My sister and I sought every opportunity in our childhood to find a springy bed and jump up and down upon it. I recently learned that this simple activity, happy as it was, stimulated and exercised every cell in the body. Not only that, it strengthens the cardiovascular system and immune system as it pumps the lymphatic valves in ways no other exercises ever do.

It does even more. Let’s take a look further at this remarkable, simple, and joyful exercise.

The Immune Building and Health Benefits of Rebounding. 

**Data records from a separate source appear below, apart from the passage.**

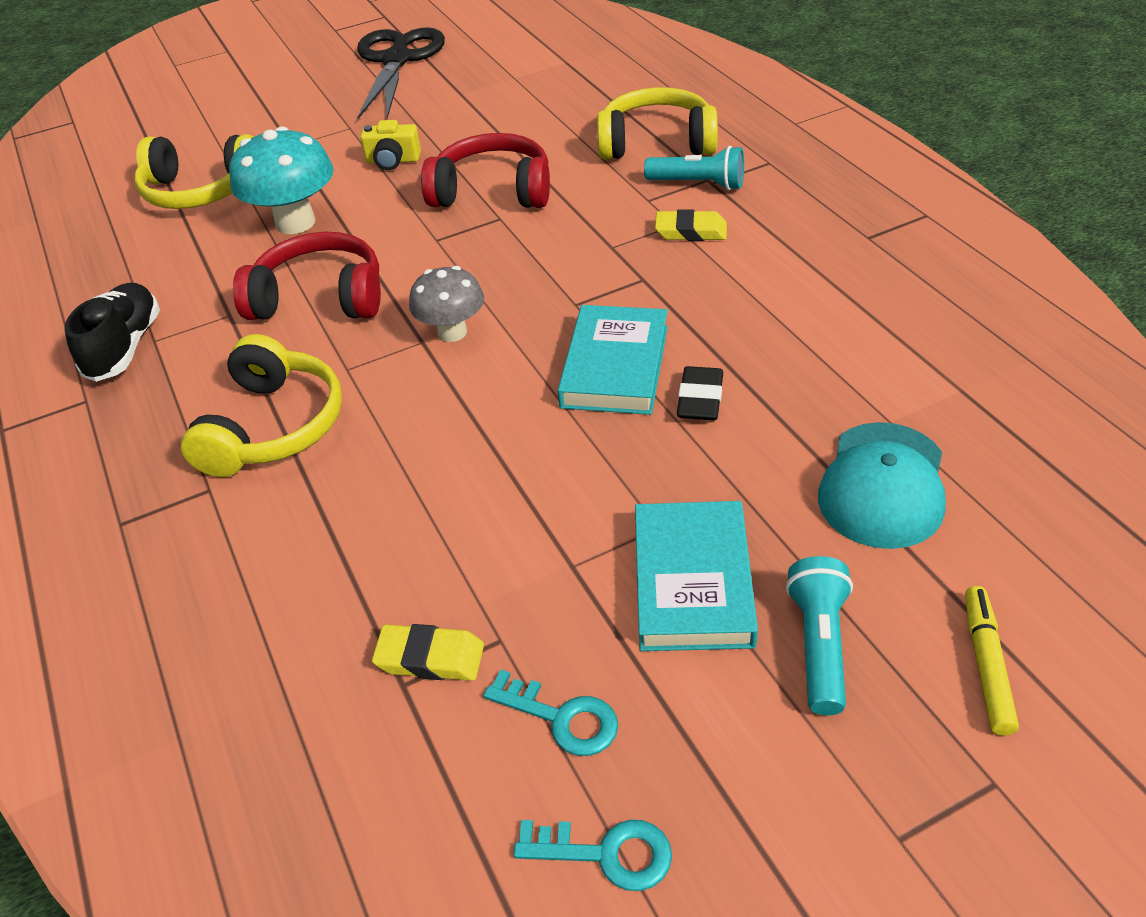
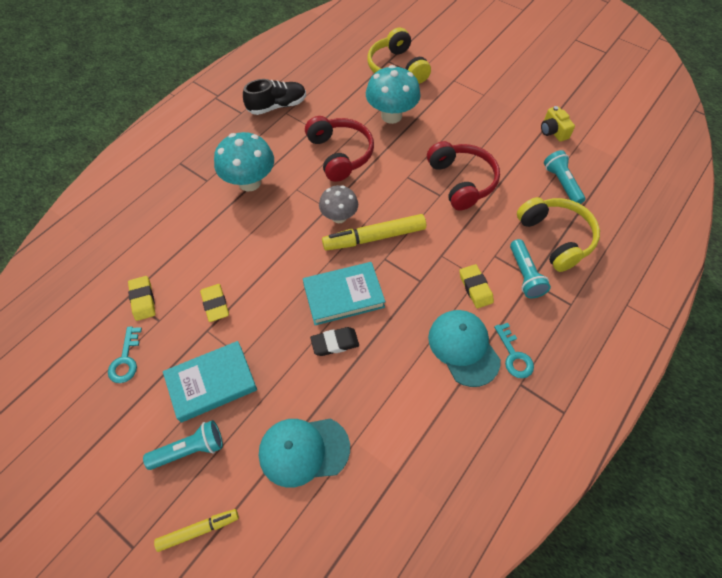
camera: 60 degrees right, 15 degrees up
yellow headphones [181,334,342,477] -> turquoise mushroom [214,132,274,191]
black scissors [357,27,445,119] -> none
yellow camera [360,120,421,170] -> yellow camera moved to [541,106,575,142]
turquoise key [513,820,672,891] -> turquoise key moved to [494,323,534,378]
none -> yellow eraser [200,284,229,322]
none -> yellow marker [322,214,426,251]
none -> turquoise cap [428,310,501,387]
none -> turquoise flashlight [544,150,585,204]

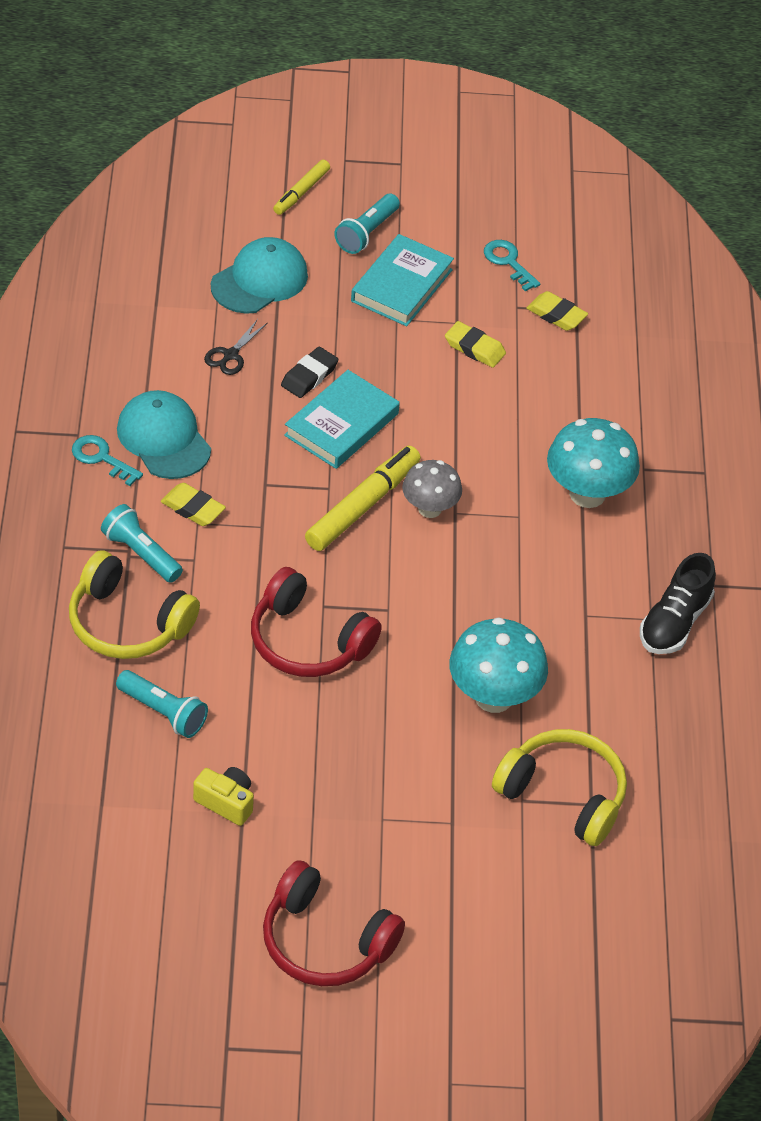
camera: 140 degrees right, 10 degrees down
red headphones [305,116,374,182] -> red headphones moved to [263,860,405,986]
turquoise cap [428,310,501,387] -> turquoise cap turned 150 degrees counterclockwise [117,390,211,479]
none -> black scissors [204,319,267,375]

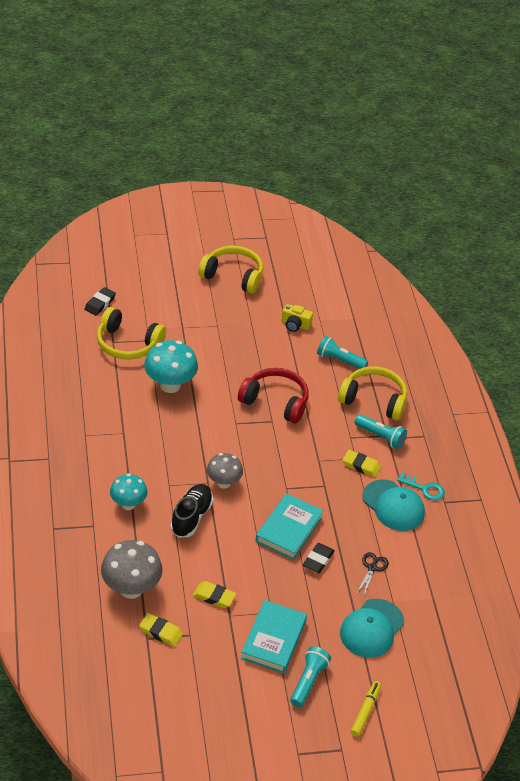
camera: 170 degrees right, 5 degrees down
red headphones [263,860,405,986] -> yellow headphones [198,246,263,294]
yellow marker [305,446,421,551] -> none
turquoise key [484,240,540,292] -> none
turquoise mushroom [547,418,640,508] -> turquoise mushroom [110,473,147,510], size x0.64
black shoe [640,553,716,654] -> black shoe moved to [170,484,213,538]
none -> black eraser [84,287,116,316]
none -> grey mushroom [101,540,163,599]

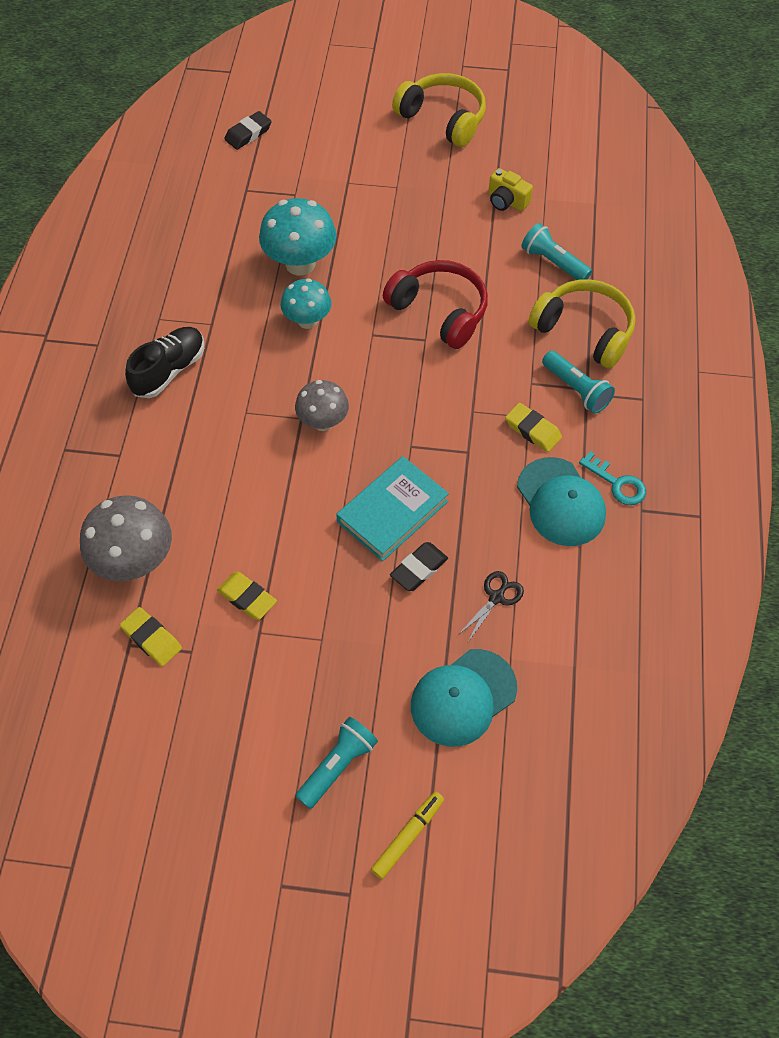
camera: 20 degrees right, 15 degrees up
yellow headphones [97,307,166,360] -> none
turquoise mushroom [110,473,147,510] -> turquoise mushroom moved to [281,278,332,329]
black shoe [170,484,213,538] -> black shoe moved to [125,327,204,398]
turquoise book [241,600,307,674] -> none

When you rebound lightly, as in the health bounce, you strengthen your body’s immune system (the rebound action increases your white blood cell count temporarily), promote cellular repair, attain absolute potential of cells, circulate more oxygen to the tissues, reduce arterial pressure, increase production of red blood cells, improve transmission of nerve impulses, obtain relief from headaches and neck and back pain, increase mental performance, slow aging…and much more, according to Morton Walker, D.P.M. (Jumping for Health).

You can also jump, do aerobic exercise, custom jog, run and more on your rebounder….

The Lymph System.

The lymphatic fluid is a clear liquid that contains the body’s T- and B-cells. The lymphatic system, as Dr.Morton Walker refers to it in his book Jumping for Health, is the “metabolic garbage can of the body. It rids you of toxins, such as dead and cancerous cells, nitrogenous wastes, fat, infectious viruses, heavy metals, and other material cast off by the cells.” CJ Puotinen outlined how modern living and clothing, such as bras, and lack of exercise lead to constriction of the lymph system or allow it to lag and become clogged. (See “The Lymph System, Cancer and Removing Cellular Waste,” January/February 2014, Vol. 23, No. 1)

When you rebound, you are helping your cells metabolize, cleanse and renew, and you are helping your lymph system to pump and drain out the body’s waste.

From Well Being Journal, July/August 2001, Vol. 10, No. 4., out of print.

About the Author:
Scott E. Miners is editor of Well Being Journal as well as a free-lance journalist. He has a bachelor’s degree from the University of Arizona (1972) in political science; he studied law at Western State University College of Law of San Diego and counseling and interpersonal communications at Seattle University.